The Massachusetts law, which applies to all full-time, temporary and part-time workers, is being seen as a big win for workers. The paid sick time provision will take effect July 1, 2015. Employees can use their time only if they miss work for the following reasons:

  • To care for a physical or mental illness, injury or medical condition affecting the employee or the employee’s child, spouse, parent, or parent of a spouse;
  • To attend routine medical appointments of the employee or the employee’s child, spouse, parent, or parent of a spouse; or
  • To address the effects of domestic violence on the employee or the employee’s dependent child.   

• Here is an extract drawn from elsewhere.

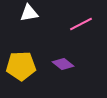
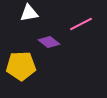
purple diamond: moved 14 px left, 22 px up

See also: State domestic-violence laws increase employer responsibility

Employees can accrue one hour of sick time for every 30 hours worked. They begin to earn this time 90 days after hire, and according to law, would “have to make a good faith effort to notify the employer in advance if the need for earned sick time is foreseeable.”

Coincidentally, like the Massachusetts law, California will also begin enforcing paid time-off for all employers starting next July. California Gov. Jerry Brown signed the Healthy Workplaces, Healthy Families Act of 2014 into law in September. It calls for three paid sick days, or 24 hours, to employees without fear of retaliation from their employers. In 2012, Connecticut led the way for paid time-off benefits when it mandated that employers with 50 or more employees have to provide up to 40 hours of paid sick time to their workforce.

Some employers may view the law as being a burden if they’re not ready to either incorporate the new provisions or update their paid leave policies. These days will have to be accrued by employers, many of whom do not have expertise in tracking these kinds of benefits because of their small mom-and-pop structure.

“I think that there are a lot of employers who will not be ready for it,” says Bronwyn L. Roberts, partner in Duane Morris’ Boston office. “But those that are smaller have unpaid sick leave accruals, so smaller employers – who don’t have a human resources department – are going to have the burden of calculating accruals for this.”

See also: How to weave through the paid sick leave maze

According to Rhodes, employers will ultimately have to figure out how and where the “financial burden” for this fresh time-off requirement will come from, noting that it may impact balance sheets and budgets.

While many companies may maintain paid time-off policies, where the employer pools sick days, vacation days, and personal days that allow employees to use as needed, Roberts explains that these PTO policies may already comply with the new changes for leave and accruals. For those employers that do not have these policies, Roberts recommends that employers “consider addenda in their handbooks and review of their PTO policies to ensure compliance.”